▶ [READING TEXT]
ADMINISTRATIVE SERVICES AGREEMENT
AGREEMENT dated this ___ day of ____________, 1999 by and between Universal
Capital Investment Trust, a Massachusetts business trust (the "Fund"), and
Xxxxxx & Associates, Inc. ("Xxxxxx"), an Illinois corporation.
In consideration of the mutual covenants hereinafter contained, it is
hereby agreed by and between the parties hereto as follows:
1. The Fund hereby appoints Xxxxxx to provide information and
administrative services for the benefit of the Fund and its shareholders. In
this regard, Xxxxxx shall appoint various broker-dealer firms and other service
or administrative firms ("Firms") to provide related services and facilities for
persons who are investors in the Fund ("investors"). The Firms shall provide
such office space and equipment, telephone facilities, personnel or other
services as may be necessary or beneficial for providing information and
services to investors in the Fund. Such services and assistance may include,
but are not limited to, establishing and maintaining accounts and records,
processing purchase and redemption transactions, answering routine inquiries
regarding the Fund and its special features, assistance to investors in changing
dividend and investment options, account designations and addresses, and such
other administrative services as the Fund or Xxxxxx may reasonably request.
Firms may include affiliates of Xxxxxx. Xxxxxx may also provide some of the
above services for the Fund directly.
Xxxxxx accepts such appointment and agrees during such period to render
such services and to assume the obligations herein set forth for the
compensation herein provided. Xxxxxx shall for all purposes herein provided be
deemed to be an independent contractor and, unless otherwise expressly provided
or authorized, shall have no authority to act for or represent the Fund in any
way or otherwise be deemed an agent of the Fund. Xxxxxx, by separate agreement
with the Fund, may also serve the Fund in other capacities. In carrying out its
duties and responsibilities hereunder, Xxxxxx will appoint various Firms to
provide administrative and other services described herein directly to or for
the benefit of investors in the Fund. Such Firms shall at all times be deemed
to be independent contractors retained by Xxxxxx and not the Fund. Xxxxxx and
not the Fund will be responsible for the payment of compensation to such Firms
for such services.

[Collected data]

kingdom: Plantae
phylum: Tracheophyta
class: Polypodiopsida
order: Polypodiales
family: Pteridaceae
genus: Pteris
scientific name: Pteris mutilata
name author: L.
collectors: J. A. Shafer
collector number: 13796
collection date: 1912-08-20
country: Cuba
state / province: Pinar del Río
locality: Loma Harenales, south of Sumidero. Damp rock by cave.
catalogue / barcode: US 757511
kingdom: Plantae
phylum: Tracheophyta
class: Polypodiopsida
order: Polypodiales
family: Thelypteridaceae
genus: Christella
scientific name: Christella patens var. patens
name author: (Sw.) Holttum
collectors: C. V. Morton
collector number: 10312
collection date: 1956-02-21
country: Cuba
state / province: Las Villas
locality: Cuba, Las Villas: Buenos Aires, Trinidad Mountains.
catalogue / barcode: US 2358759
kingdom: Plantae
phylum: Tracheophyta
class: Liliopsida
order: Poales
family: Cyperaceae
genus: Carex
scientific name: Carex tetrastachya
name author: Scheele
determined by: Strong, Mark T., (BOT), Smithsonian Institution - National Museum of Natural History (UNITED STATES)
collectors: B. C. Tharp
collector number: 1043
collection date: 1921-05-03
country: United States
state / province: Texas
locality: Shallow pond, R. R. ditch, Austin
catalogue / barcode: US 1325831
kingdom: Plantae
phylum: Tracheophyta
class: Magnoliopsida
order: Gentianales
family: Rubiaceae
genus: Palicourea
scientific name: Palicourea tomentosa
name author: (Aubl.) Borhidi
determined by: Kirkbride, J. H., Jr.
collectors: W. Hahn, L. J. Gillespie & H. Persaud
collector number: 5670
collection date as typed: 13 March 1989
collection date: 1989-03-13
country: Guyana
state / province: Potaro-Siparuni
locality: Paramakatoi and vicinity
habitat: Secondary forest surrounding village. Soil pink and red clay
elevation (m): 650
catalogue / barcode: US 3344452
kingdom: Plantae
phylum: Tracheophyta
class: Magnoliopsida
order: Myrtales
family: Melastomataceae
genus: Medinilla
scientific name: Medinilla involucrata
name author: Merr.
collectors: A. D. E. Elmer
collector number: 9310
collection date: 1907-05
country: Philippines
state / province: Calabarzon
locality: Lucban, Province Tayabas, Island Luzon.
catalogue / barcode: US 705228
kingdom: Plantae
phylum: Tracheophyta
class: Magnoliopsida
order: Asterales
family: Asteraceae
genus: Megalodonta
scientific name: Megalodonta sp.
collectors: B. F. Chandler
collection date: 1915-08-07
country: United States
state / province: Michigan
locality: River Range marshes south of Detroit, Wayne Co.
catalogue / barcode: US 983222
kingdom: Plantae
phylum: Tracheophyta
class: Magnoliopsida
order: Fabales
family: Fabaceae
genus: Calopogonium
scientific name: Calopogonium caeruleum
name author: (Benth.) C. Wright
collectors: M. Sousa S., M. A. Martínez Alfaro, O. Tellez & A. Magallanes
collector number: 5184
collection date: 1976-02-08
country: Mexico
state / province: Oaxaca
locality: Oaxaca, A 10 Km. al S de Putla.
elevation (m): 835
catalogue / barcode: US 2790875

▶ [EXERCISE TASKS]
- 1) In the administrative services agreement, transcribe the stretch from "ADMINISTRATIVE SERVICES AGREEMENT" through "an Illinois corporation.".
- 2) Answer these questions using the administrative services agreement:
(a) What kind of entity is the Fund?
(b) Whose affiliates may the Firms include?
(c) Who is responsible for paying compensation to the Firms for their services?

▶ [OUTPUTS IN ORDER]
- 1)
ADMINISTRATIVE SERVICES AGREEMENT
AGREEMENT dated this ___ day of ____________, 1999 by and between Universal
Capital Investment Trust, a Massachusetts business trust (the "Fund"), and
Xxxxxx & Associates, Inc. ("Xxxxxx"), an Illinois corporation.

- 2)
(a) A Massachusetts business trust.
(b) Xxxxxx.
(c) Xxxxxx, not the Fund.